La Cour de cassation avait limité strictement la reconnaissance du préjudice d’anxiété aux seules personnes ayant travaillé dans un établissement ouvrant droit à la cessation anticipée d’activité « amiante ». Cette jurisprudence restrictive a été fortement critiquée par la doctrine, car elle introduit une double inégalité en privant de ce droit des personnes fortement exposées dans des établissements non inscrits sur les listes et des personnes exposées à un ou plusieurs cancérogènes autres que l’amiante. Un certain nombre d’indices nous incitent à penser qu’une évolution de la jurisprudence est possible.
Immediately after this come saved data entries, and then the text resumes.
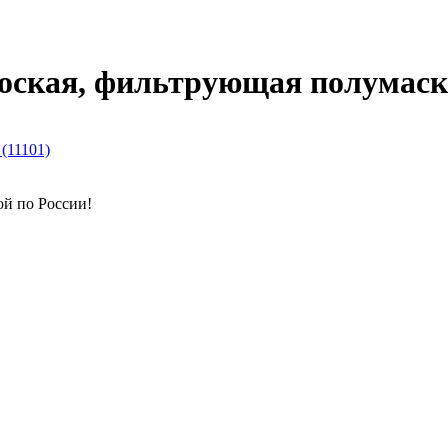
ская, фильтрующая полумаска
ой по России!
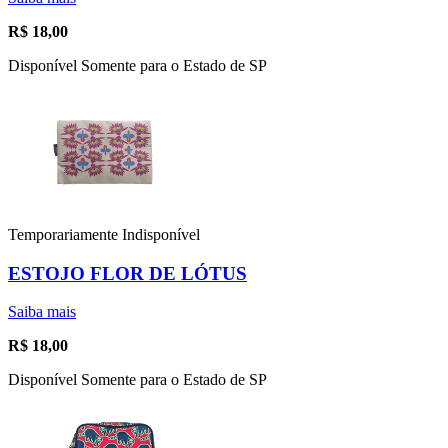
R$
18,00
Disponível Somente para o Estado de SP
Temporariamente Indisponível
ESTOJO FLOR DE LÓTUS
Saiba mais
R$
18,00
Disponível Somente para o Estado de SP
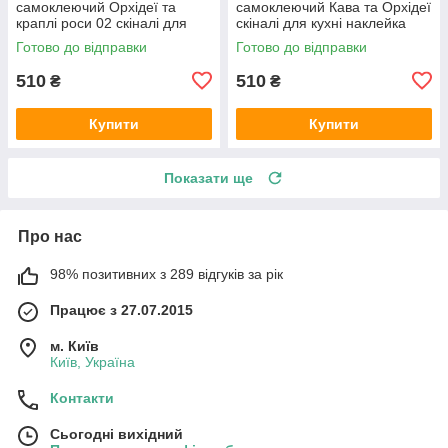
самоклеючий Орхідеї та
самоклеючий Кава та Орхідеї
краплі роси 02 скіналі для
скіналі для кухні наклейка
кухні наклейка ПВХ бежевий
ПВХ натюрморт чорний
Готово до відправки
Готово до відправки
600х2000 мм
600х2000 мм
510
510
₴
₴
Купити
Купити
Показати ще
Про нас
98% позитивних з 289 відгуків за рік
Працює з 27.07.2015
м. Київ
Київ, Україна
Контакти
Сьогодні вихідний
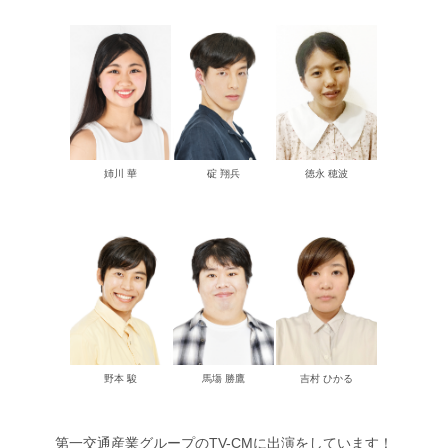
姉川 華
碇 翔兵
徳永 穂波
野本 駿
馬塲 勝鷹
吉村 ひかる
第一交通産業グループのTV-CMに出演をしています！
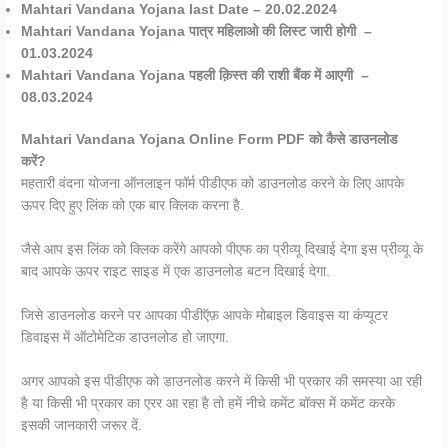
Mahtari Vandana Yojana last Date – 20.02.2024
Mahtari Vandana Yojana पात्र महिलाओ की लिस्ट जारी होगी –
01.03.2024
Mahtari Vandana Yojana पहली क़िस्त की राशी बैंक में आएगी –
08.03.2024
Mahtari Vandana Yojana Online Form PDF को कैसे डाउनलोड
करें?
महतारी वंदना योजना ऑनलाइन फॉर्म पीडीएफ को डाउनलोड करने के लिए आपके
ऊपर दिए हुए लिंक को एक बार क्लिक करना है.
जैसे आप इस लिंक को क्लिक करेंगे आपको पीएफ का प्रीव्यू दिखाई देगा इस प्रीव्यू के
बाद आपके ऊपर राइट साइड में एक डाउनलोड बटन दिखाई देगा.
जिसे डाउनलोड करने पर आपका पीडीऍफ़ आपके मोबाइल डिवाइस या कंप्यूटर
डिवाइस में ऑटोमेटिक डाउनलोड हो जाएगा.
अगर आपको इस पीडीएफ को डाउनलोड करने में किसी भी प्रकार की समस्या आ रही
है या किसी भी प्रकार का एरर आ रहा है तो हमें नीचे कमेंट बॉक्स में कमेंट करके
इसकी जानकारी जरूर दें.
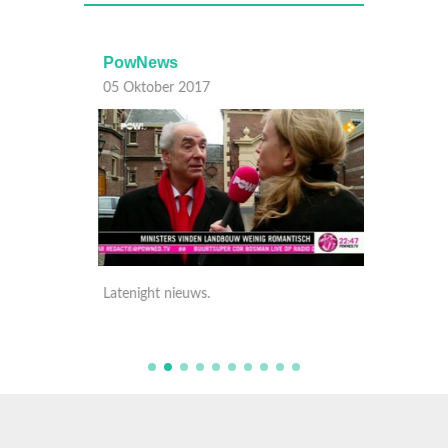
PowNews
PowN
05 Oktober 2017
05 Okt
Latenight nieuws.
Latenig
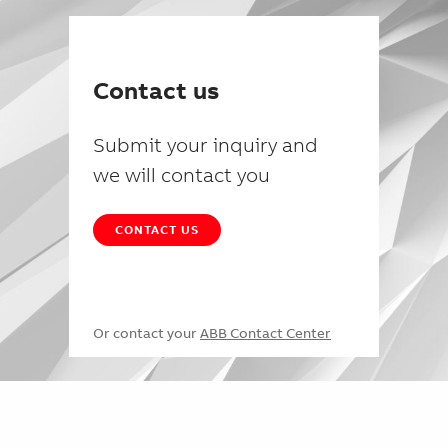
Contact us
Submit your inquiry and
we will contact you
CONTACT US
Or contact your
ABB Contact Center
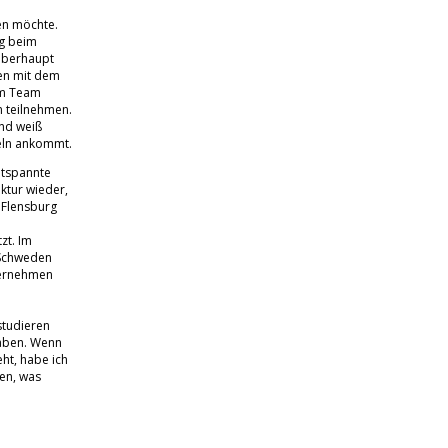
en möchte.
ng beim
 überhaupt
len mit dem
im Team
n teilnehmen.
und weiß
eln ankommt.
ntspannte
ktur wieder,
n Flensburg
zt. Im
 Schweden
nternehmen
studieren
haben. Wenn
ht, habe ich
en, was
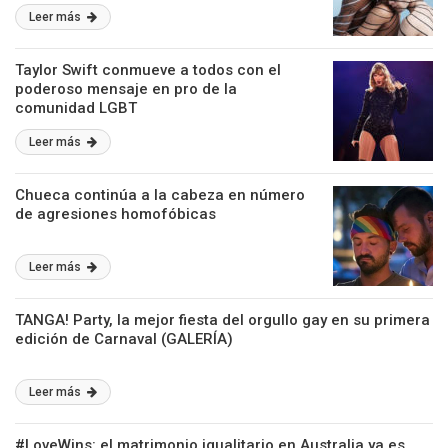
Leer más
Taylor Swift conmueve a todos con el
poderoso mensaje en pro de la
comunidad LGBT
Leer más
Chueca continúa a la cabeza en número
de agresiones homofóbicas
Leer más
TANGA! Party, la mejor fiesta del orgullo gay en su primera
edición de Carnaval (GALERÍA)
Leer más
#LoveWins: el matrimonio igualitario en Australia ya es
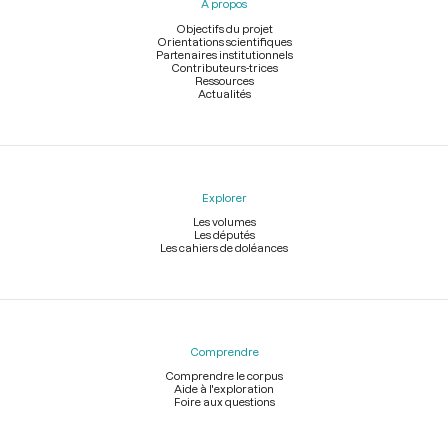
À propos
de
page
Objectifs du projet
Orientations scientifiques
Partenaires institutionnels
Contributeurs-trices
Ressources
Actualités
Explorer
Les volumes
Les députés
Les cahiers de doléances
Comprendre
Comprendre le corpus
Aide à l'exploration
Foire aux questions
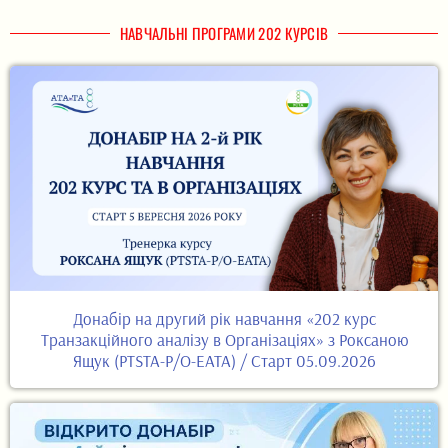
НАВЧАЛЬНІ ПРОГРАМИ 202 КУРСІВ
Донабір на другий рік навчання «202 курс
Транзакційного аналізу в Організаціях» з Роксаною
Ящук (PTSTA-P/O-EATA) / Старт 05.09.2026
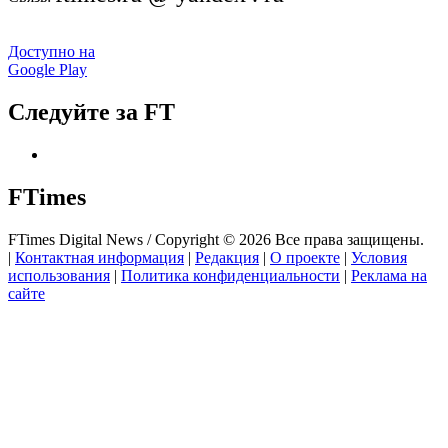
Доступно на
Google Play
Следуйте за FT
FTimes
FTimes Digital News / Copyright © 2026 Все права защищены.
|
Контактная информация
|
Редакция
|
О проекте
|
Условия
использования
|
Политика конфиденциальности
|
Реклама на
сайте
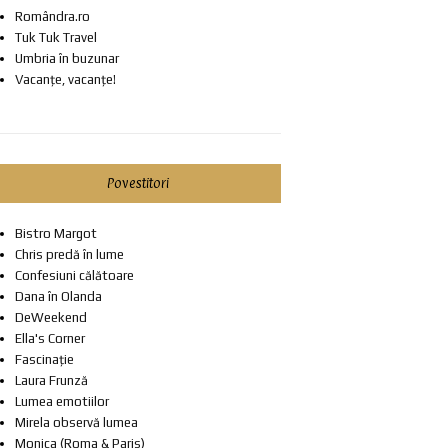
Romândra.ro
Tuk Tuk Travel
Umbria în buzunar
Vacanțe, vacanțe!
Povestitori
Bistro Margot
Chris predă în lume
Confesiuni călătoare
Dana în Olanda
DeWeekend
Ella's Corner
Fascinație
Laura Frunză
Lumea emotiilor
Mirela observă lumea
Monica (Roma & Paris)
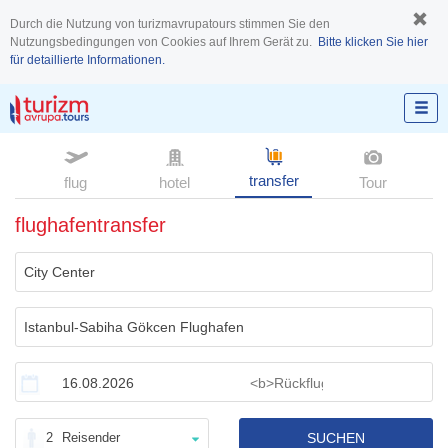
Durch die Nutzung von turizmavrupatours stimmen Sie den
Nutzungsbedingungen von Cookies auf Ihrem Gerät zu.
Bitte klicken Sie hier
für detaillierte Informationen.
transfer
flug
hotel
Tour
flughafentransfer
2
Reisender
SUCHEN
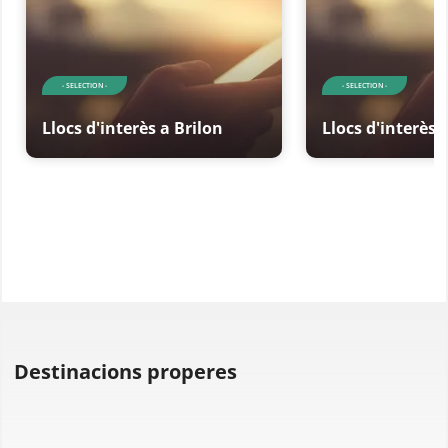
- SELECTION -
- SELECTION -
Llocs d'interès a Brilon
Llocs d'interès 
Destinacions properes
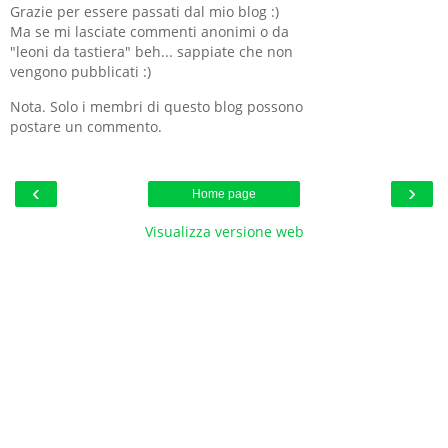
Grazie per essere passati dal mio blog :)
Ma se mi lasciate commenti anonimi o da
"leoni da tastiera" beh... sappiate che non
vengono pubblicati :)
Nota. Solo i membri di questo blog possono
postare un commento.
‹
›
Home page
Visualizza versione web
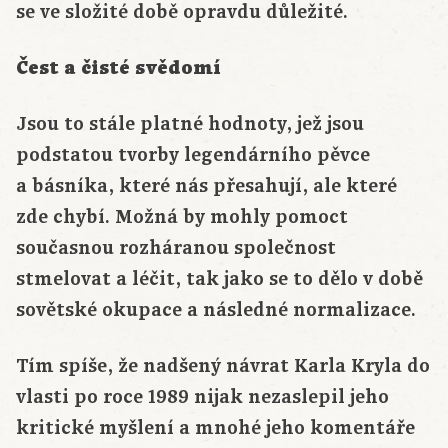
se ve složité době opravdu důležité.
Čest a čisté svědomí
Jsou to stále platné hodnoty, jež jsou
podstatou tvorby legendárního pěvce
a básníka, které nás přesahují, ale které
zde chybí. Možná by mohly pomoct
současnou rozháranou společnost
stmelovat a léčit, tak jako se to dělo v době
sovětské okupace a následné normalizace.
Tím spíše, že nadšený návrat Karla Kryla do
vlasti po roce 1989 nijak nezaslepil jeho
kritické myšlení a mnohé jeho komentáře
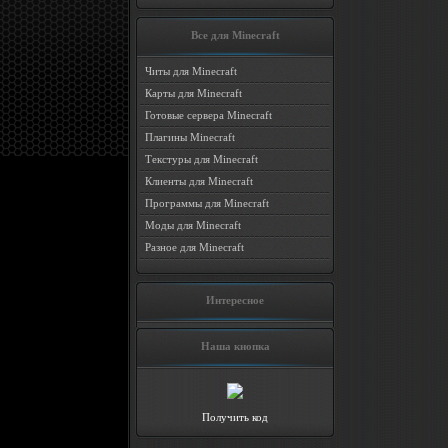
Все для Minecraft
Читы для Minecraft
Карты для Minecraft
Готовые сервера Minecraft
Плагины Minecraft
Текстуры для Minecraft
Клиенты для Minecraft
Программы для Minecraft
Моды для Minecraft
Разное для Minecraft
Интересное
Наша кнопка
Получить код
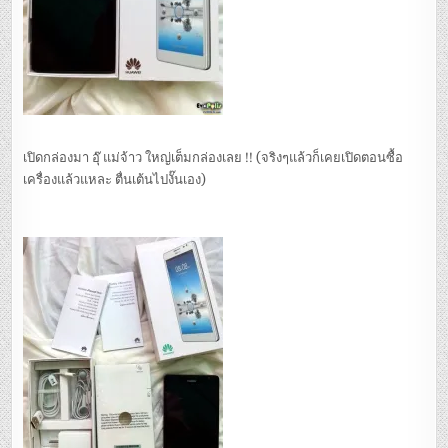
เปิดกล่องมา อุ๊ แม่จ้าว ใหญ่เต็มกล่องเลย !! (จริงๆแล้วก็เคยเปิดตอนซื้อ
เครื่องแล้วแหละ ตื่นเต้นไปงั๊นเอง)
Dans le Lamy social du 10 décembre, Françoise Champeaux explique que cette évolution a été annoncée lors d’un colloque.
Le 23 novembre 2018 s’est tenu un colloque coorganisé par l’Association française de droit du travail (AFDT), l’Ecole nationale de la magistrature (ENM) et l’Institut national du travail, de l’emploi et de la formation professionnelle (INTEFP).
Jean-Guy Huglo, doyen de la chambre sociale de la Cour de cassation, a annoncé des évolutions possibles de la jurisprudence en santé au travail. Elles concerneraient l’obligation de sécurité de résultat, le préjudice d’anxiété et le temps de travail. Nous nous bornerons ici au préjudice d’anxiété.
Des résistances contre une jurisprudence jugée injuste
« La jurisprudence de la chambre sociale de la Cour de cassation sur le préjudice d’anxiété est binaire, constate Françoise Champeaux.
Soit le salarié bénéficie de la préretraite amiante (Acaata) (...) et le préjudice d’anxiété lui sera automatiquement accordé (...) ;
soit le salarié a été exposé à l’amiante sans être éligible à l’Acaata ou encore a été exposé à d’autres substances cancérogènes, le préjudice d’anxiété est alors tout aussi systématiquement écarté.
Il en résulte, a indiqué M. Huglo, que l’obligation de sécurité n’est tout simplement pas appliquée dans cette seconde hypothèse. »
L’auteure de l’article rappelle que cette jurisprudence a été « considérée comme injuste par une partie de la doctrine » et qu’elle « a fait l’objet de résistances de la part des juges du fond ».
Une discordance avec d’autres juridictions
De plus « cette jurisprudence de la chambre sociale ne serait pas en harmonie ni avec celle de la première chambre civile qui s’est prononcée dans l’affaire du DIstilbène (...) ni avec celle de la deuxième chambre civile qui inclut le préjudice d’anxiété dans le préjudice moral. (...)
« Quant au Conseil d’Etat, il reconnaît également que le préjudice d’anxiété peut être indemnisé, à condition de présenter un caractère direct et certain (...) »
L’Assemblée plénière de la Cour de cassation est saisie
Le doyen de la chambre sociale a annoncé d’importantes évolutions jurisprudentielles possibles. Il est trop tôt pour savoir si elles auront lieu et pour en connaître le contenu exact.
Mais il est sûr qu’un nombre significatif de hauts magistrats ont pris conscience des injustices et des incohérences de la situation actuelle et ressentent la nécessité d’une évolution.
L’Assemblée plénière de la Cour de cassation est saisie. Espérons qu’elle ouvrira la réparation du préjudice d’anxiété aux salariés des établissements « non inscrits » et à ceux qui ont été exposés à d’autres cancérogènes que l’amiante.
Il faudra se mobiliser le jour de l’audience.